**Assignment**
Continue the Echo Boomers film review from the point where it stops.
─── Document passage ───
By Jeffrey M. Anderson

The crime drama Echo Boomers seems to want to tap into generational anxieties and provide an intoxicating release, but instead it plays like a pale, dull copy of many other movies, with blandly recycled themes.

Art history major Lance (Patrick Schwarzenegger) is riddled with student debt and can't get much more than a minimum-wage job. His cousin Jack (Gilles Geary) summons him to Chicago with the promise of employment. Unfortunately, the job consists of breaking into the homes of the wealthy and stealing expensive things; Lance can help identify the most valuable paintings. They also totally trash these places, and then spend all their money partying.

At first, Lance balks, but he soon becomes intoxicated by the rage-against-the-system tenets of leader Ellis (Alex Pettyfer), and begins to consider the other gang members — Allie (Hayley Law), Stewart (Oliver Cooper), and Chandler (Jacob Alexander) — as like family. But things soon begin to fall apart as Jack plots a scheme of his own, and their contact man, Mel (Michael Shannon), begins to lose faith in the team.

Echo Boomers — the name refers to the "Millennial" generation, who are often the children of "Baby Boomers" — is structured with wraparound sequences, showing several of the gang members telling their stories from jail, and Lance being interviewed by an author (Lesley Ann Warren). While this is supposed to give the movie an epic perspective, it only serves to thin the action, especially given the silly questions the author asks of her subject. Noisy, jackhammer editing also does not help.
─── Information provided ───
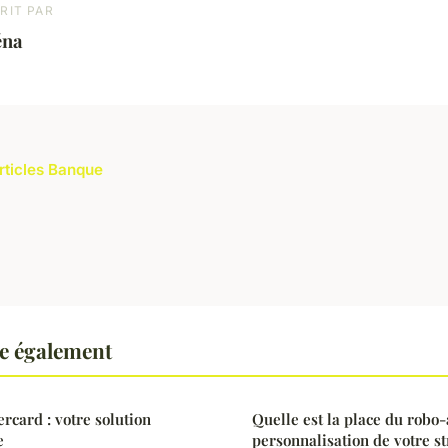
RIT PAR
éna
articles Banque
e également
rcard : votre solution
Quelle est la place du robo-
e
personnalisation de votre st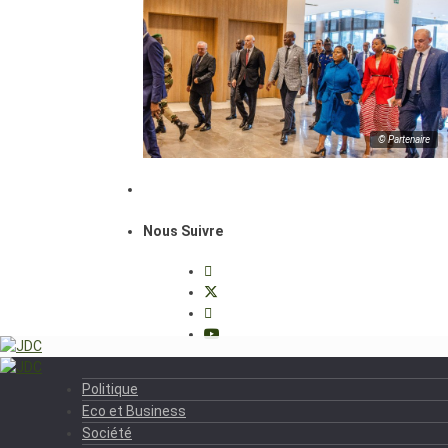
© Partenaire
Nous Suivre
Politique
Eco et Business
Société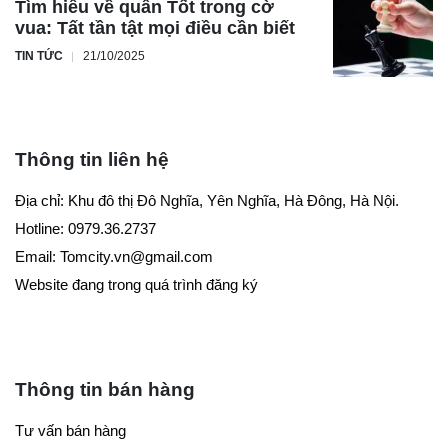
Tìm hiểu về quân Tốt trong cờ
vua: Tất tần tật mọi điều cần biết
TIN TỨC
21/10/2025
Thông tin liên hệ
Địa chỉ: Khu đô thị Đô Nghĩa, Yên Nghĩa, Hà Đông, Hà Nội.
Hotline: 0979.36.2737
Email:
Tomcity.vn@gmail.com
Website đang trong quá trình đăng ký
Thông tin bán hàng
Tư vấn bán hàng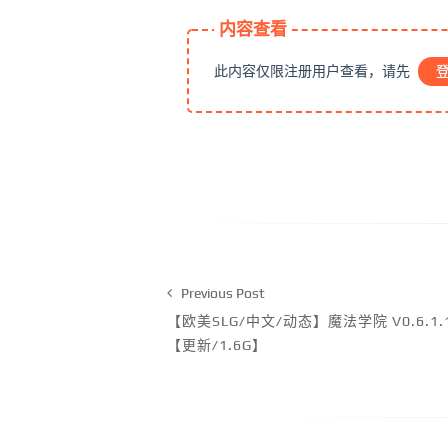
内容查看
此内容仅限注册用户查看，请先
Previous Post
【欧美SLG/中文/动态】魔法学院 V0.6.
【更新/1.6G】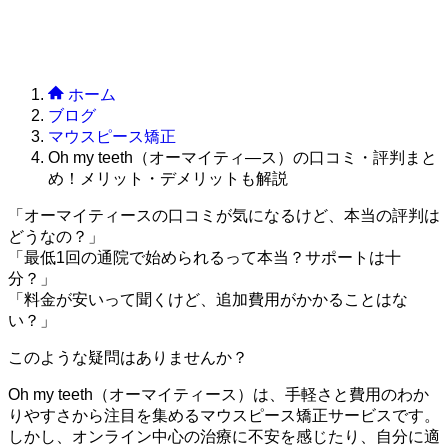
ホーム
ブログ
マウスピース矯正
Oh my teeth（オーマイティ―ス）の口コミ・評判まと
め！メリット・デメリットも解説
「オーマイティースの口コミが気になるけど、本当の評判は
どうなの？」
「最低1回の通院で始められるって本当？サポートは十
分？」
「料金が安いって聞くけど、追加費用がかかることはな
い？」
このような疑問はありませんか？
Oh my teeth（オーマイティース）は、手軽さと費用のわか
りやすさから注目を集めるマウスピース矯正サービスです。
しかし、オンライン中心の治療に不安を感じたり、自分に適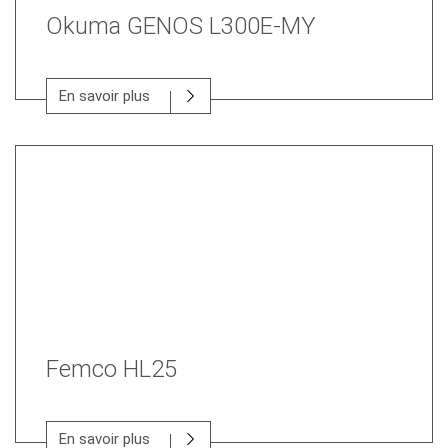
Okuma GENOS L300E-MY
En savoir plus
Femco HL25
En savoir plus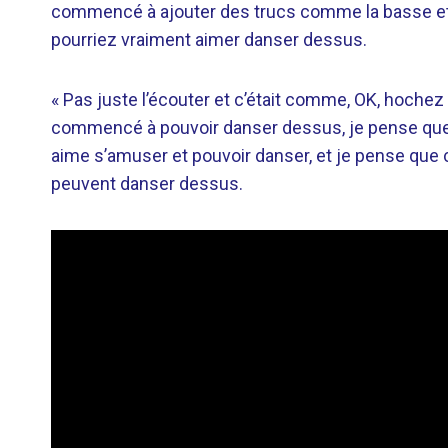
commencé à ajouter des trucs comme la basse et 
pourriez vraiment aimer danser dessus.
« Pas juste l’écouter et c’était comme, OK, hochez l
commencé à pouvoir danser dessus, je pense que 
aime s’amuser et pouvoir danser, et je pense que c
peuvent danser dessus.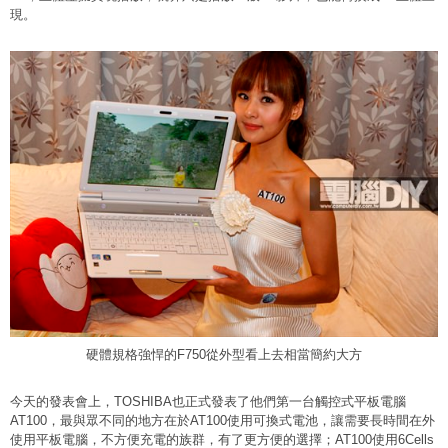
現。
硬體規格強悍的F750從外型看上去相當簡約大方
今天的發表會上，TOSHIBA也正式發表了他們第一台觸控式平板電腦
AT100，最與眾不同的地方在於AT100使用可換式電池，讓需要長時間在外
使用平板電腦，不方便充電的族群，有了更方便的選擇；AT100使用6Cells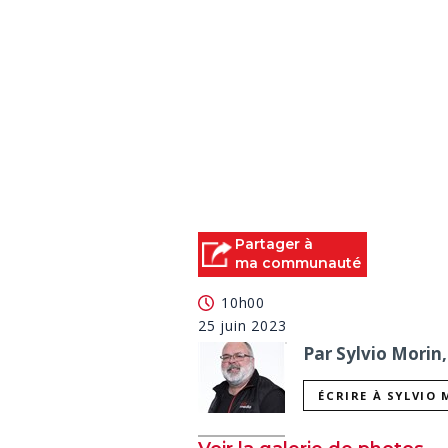
Partager à
ma communauté
10h00
25 juin 2023
Par Sylvio Morin,
ÉCRIRE À SYLVIO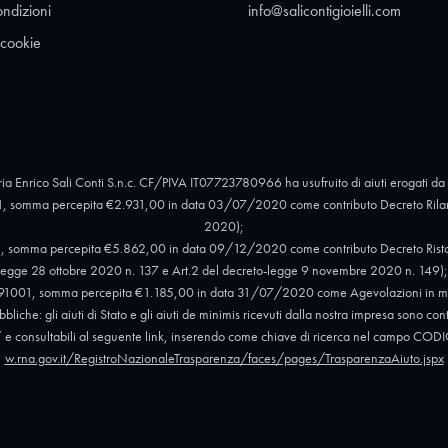
ondizioni
info@salicontigioielli.com
 cookie
ia Enrico Sali Conti S.n.c. CF/PIVA IT07723780966 ha usufruito di aiuti erogati da 
, somma percepita €2.931,00 in data 03/07/2020 come contributo Decreto Rilan
2020);
 somma percepita €5.862,00 in data 09/12/2020 come contributo Decreto Ristori e 
egge 28 ottobre 2020 n. 137 e Art.2 del decreto-legge 9 novembre 2020 n. 149);
91001, somma percepita €1.185,00 in data 31/07/2020 come Agevolazioni in mat
liche: gli aiuti di Stato e gli aiuti de minimis ricevuti dalla nostra impresa sono con
012” e consultabili al seguente link, inserendo come chiave di ricerca nel campo
w.rna.gov.it/RegistroNazionaleTrasparenza/faces/pages/TrasparenzaAiuto.jspx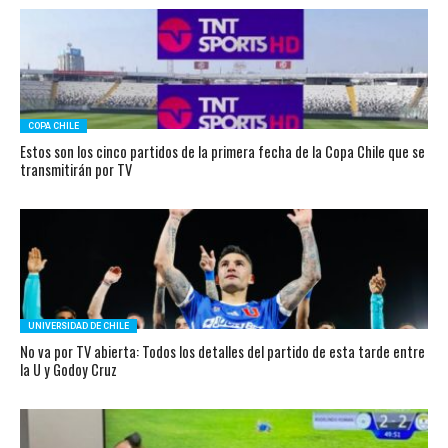
COPA CHILE
Estos son los cinco partidos de la primera fecha de la Copa Chile que se
transmitirán por TV
UNIVERSIDAD DE CHILE
No va por TV abierta: Todos los detalles del partido de esta tarde entre
la U y Godoy Cruz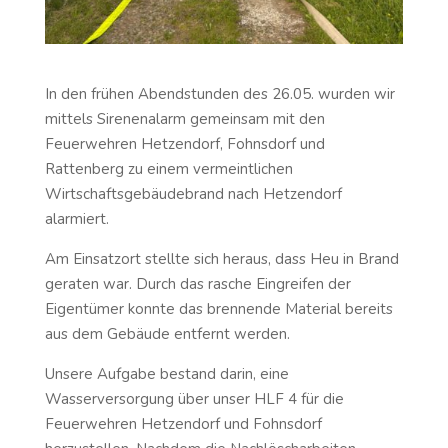
In den frühen Abendstunden des 26.05. wurden wir
mittels Sirenenalarm gemeinsam mit den
Feuerwehren Hetzendorf, Fohnsdorf und
Rattenberg zu einem vermeintlichen
Wirtschaftsgebäudebrand nach Hetzendorf
alarmiert.
Am Einsatzort stellte sich heraus, dass Heu in Brand
geraten war. Durch das rasche Eingreifen der
Eigentümer konnte das brennende Material bereits
aus dem Gebäude entfernt werden.
Unsere Aufgabe bestand darin, eine
Wasserversorgung über unser HLF 4 für die
Feuerwehren Hetzendorf und Fohnsdorf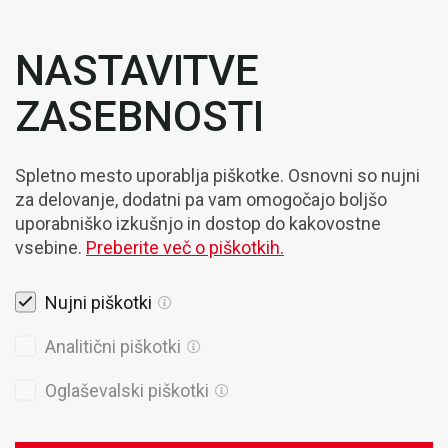
NASTAVITVE
ZASEBNOSTI
Spletno mesto uporablja piškotke. Osnovni so nujni
za delovanje, dodatni pa vam omogočajo boljšo
uporabniško izkušnjo in dostop do kakovostne
vsebine.
Preberite več o piškotkih.
Nujni piškotki
Pravna obvestila
Analitični piškotki
Piškotki
Oglaševalski piškotki
Politika Zasebnosti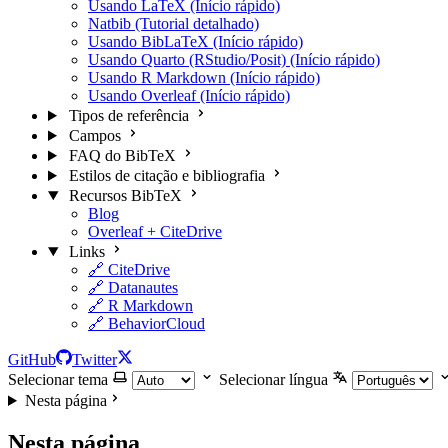
Usando LaTeX (Início rápido)
Natbib (Tutorial detalhado)
Usando BibLaTeX (Início rápido)
Usando Quarto (RStudio/Posit) (Início rápido)
Usando R Markdown (Início rápido)
Usando Overleaf (Início rápido)
Tipos de referência
Campos
FAQ do BibTeX
Estilos de citação e bibliografia
Recursos BibTeX
Blog
Overleaf + CiteDrive
Links
🔗 CiteDrive
🔗 Datanautes
🔗 R Markdown
🔗 BehaviorCloud
GitHub
Twitter
Selecionar tema
Selecionar língua
Nesta página
Nesta página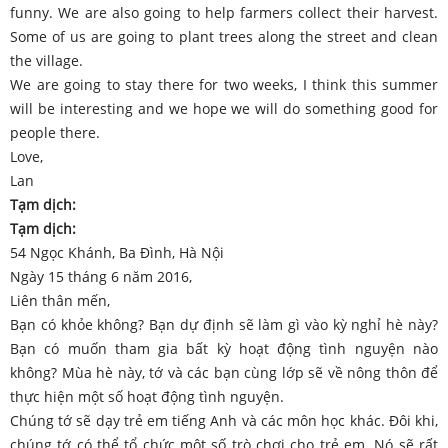
funny. We are also going to help farmers collect their harvest.
Some of us are going to plant trees along the street and clean
the village.
We are going to stay there for two weeks, I think this summer
will be interesting and we hope we will do something good for
people there.
Love,
Lan
Tạm dịch:
Tạm dịch:
54 Ngọc Khánh, Ba Đình, Hà Nội
Ngày 15 tháng 6 năm 2016,
Liên thân mến,
Bạn có khỏe không? Bạn dự định sẽ làm gì vào kỳ nghỉ hè này?
Bạn có muốn tham gia bất kỳ hoạt động tình nguyện nào
không? Mùa hè này, tớ và các bạn cùng lớp sẽ về nông thôn để
thực hiện một số hoạt động tình nguyện.
Chúng tớ sẽ dạy trẻ em tiếng Anh và các môn học khác. Đôi khi,
chúng tớ có thể tổ chức một số trò chơi cho trẻ em. Nó sẽ rất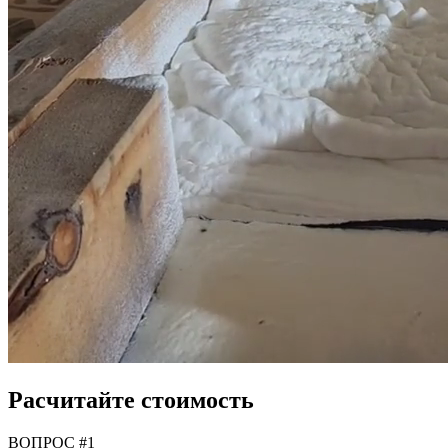
Расчитайте стоимость
ВОПРОС #1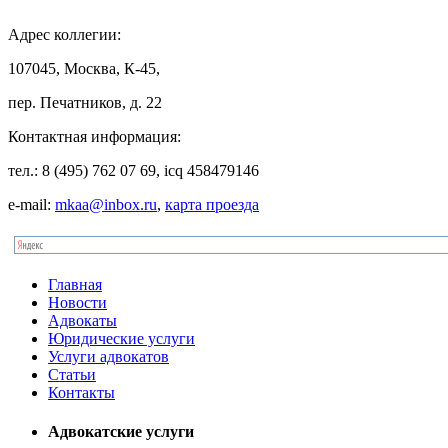
Адрес
коллегии:
107045, Москва, К-45,
пер. Печатников, д. 22
Контактная
информация:
тел.: 8 (495) 762 07 69, icq 458479146
e-mail:
mkaa@inbox.ru
,
карта проезда
Главная
Новости
Адвокаты
Юридические услуги
Услуги адвокатов
Статьи
Контакты
Адвокатские услуги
───
**Final answer**
When telling its story, Echo Boomers definitely tries to "echo" movies like Trainspotting, Fight Club, and Spring Breakers, but it lacks their ability to evoke total abandon and release. The scenes of destruction inside the expensive homes are effectively art-directed, and they can be somewhat mesmerizing, but the scenes showing the characters at work just feel routine.

It probably doesn't help that the supposedly charismatic leader played by Pettyfer doesn't come anywhere close to anything like Brad Pitt's Tyler Durden; he mostly sulks and barks orders. However, the screen does spark to life whenever Shannon turns up; his threatening, cunning Mel is truly terrifying.